Palgrave Handbook Black British dance

Adesola Akinleye (lead editor), Sandie Bourne, Julia Cheng Beverly Glean, Louise Katerega, Hopal Romans

Contributors timeline: 

Abstracts are due by November 1st 2023. Selected authors will be notified by November 25th 2023. Completed chapters will due March 26th 2024. (Autumn 2024 authors would respond to feedback and submit final chapters) . Chapters should be between 5,000 – 7,000 words. 

Contact email:

Call to contribute: 

 The (A) Palgrave Handbook of Black British Dance will be a collection of a diverse array of perspectives, and histories that engage with the notion of Black-ness British-ness and dance. As editors, we acknowledge many dancers born in Britain, living in Britain, and born of British colonies have been overlooked in terms of published material about British Dance. This constitutes a lack of resources and documentation of Black-ness, its presence, impact, and contribution, within British dance history and dance practices. The book aims to offer a starting point for those interested in the topic. The Introduction will signpost the reader to other sources as well as provide a comprehensive overview of companies, artists, events, and artworks that compose a foundational overview of Black British dance.

As such the book gathers chapters that center Black-ness in the multi-cultural landscape of British dance. The book aims to fill gaps in narratives of dance histories, dance development, and dance innovation from a British perspective. The book engages with Black-ness as a diasporic identity with chapters about artists that have contributed to the landscape of British arts from a range of backgrounds including immigrants from, and the descendants of those from the Caribbean, the continent of Africa, Africa, and Asia, and British artists living aboard. 

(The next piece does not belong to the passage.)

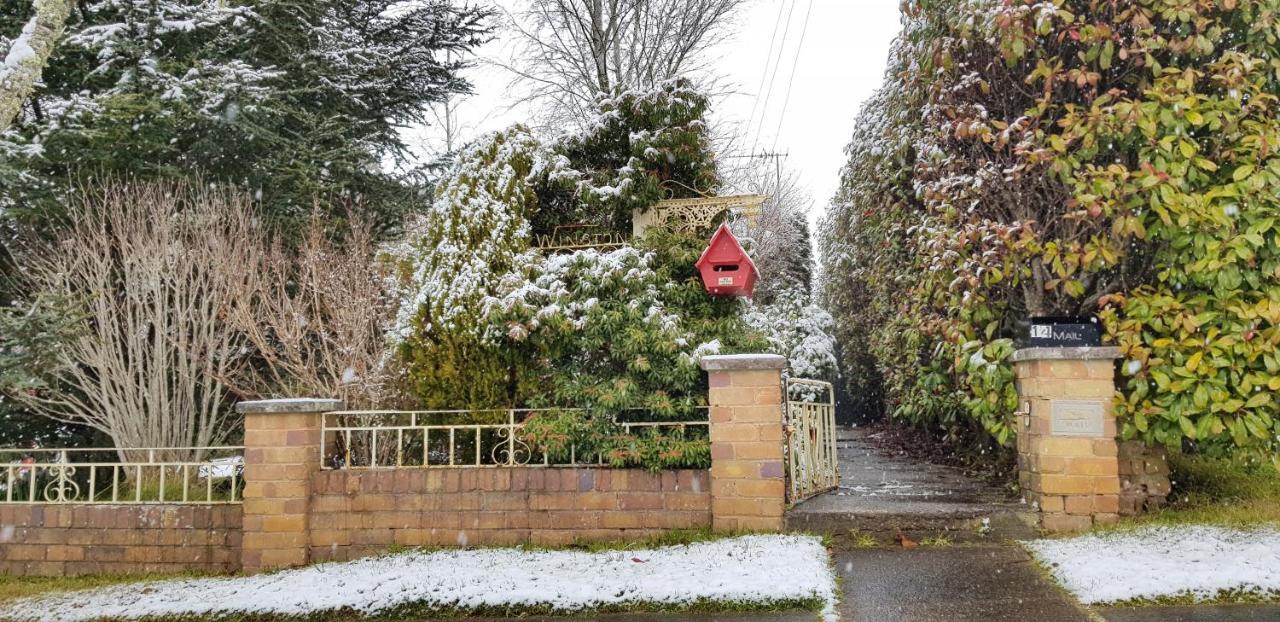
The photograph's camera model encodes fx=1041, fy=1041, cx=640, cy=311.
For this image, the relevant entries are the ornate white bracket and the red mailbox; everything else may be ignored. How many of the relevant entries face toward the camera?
2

Just as Black Britishness offers a wide scope so too does the notion of dance itself. The book will presents chapters from a selected range of dance forms – ballet, contemporary dance, youth dance, participatory dance, jazz, West African forms, Caribbean forms, and Hip Hop. The editors note that for many artists these dance form classifications do not encapsulate their practice. In a sense, these dance categories are part of the apparatus for the invisibilization of Black artists in Britain. However, the book uses an organizing structure that allows the reader to start with these familiar Euro-centric terms and across each of the sections of the book become exposed to how Black artists have negotiated, recreated, and innovated between the terms.  

As a handbook, the goal of the collection is to offer the reader an insight into the vast range of artists and artworks that could sit under the title of Black British dance. Thus given a grounding across some parts of the field the reader is given a starting place for further discovery and inquiry into the notion of Black-ness, British-ness, and dance; as well as the rich history and artworks that notion can umbrella. As such the book aims to bridge gaps between the limited existing literature on the topic of Black dance from a British perspective. 

We also welcome co-authored works, particularly those in partnership with choreographers, practitioners, pedagogues, scholars and other creative interpretations of the theme.

 Sections will include:

  • The Youth Dancing 

  • Dancing African and Caribbean Identities

  • Claiming dance spaces

  • Innovation in the field of dance and speaking to the 20th and 21st Centuries  

  • Ballet while Black

  • Dance and kinship, dancing bonds  (Hip Hop)

  • Dance and building community (Participatory Dance)

Abstracts are due by November 1st, 2023. Selected authors will be notified by November 25th, 2023. Completed chapters will be due March 26th, 2024. (Autumn 2024 authors would respond to feedback and submit final chapters) . Chapters should be between 5,000 – 7,000 words.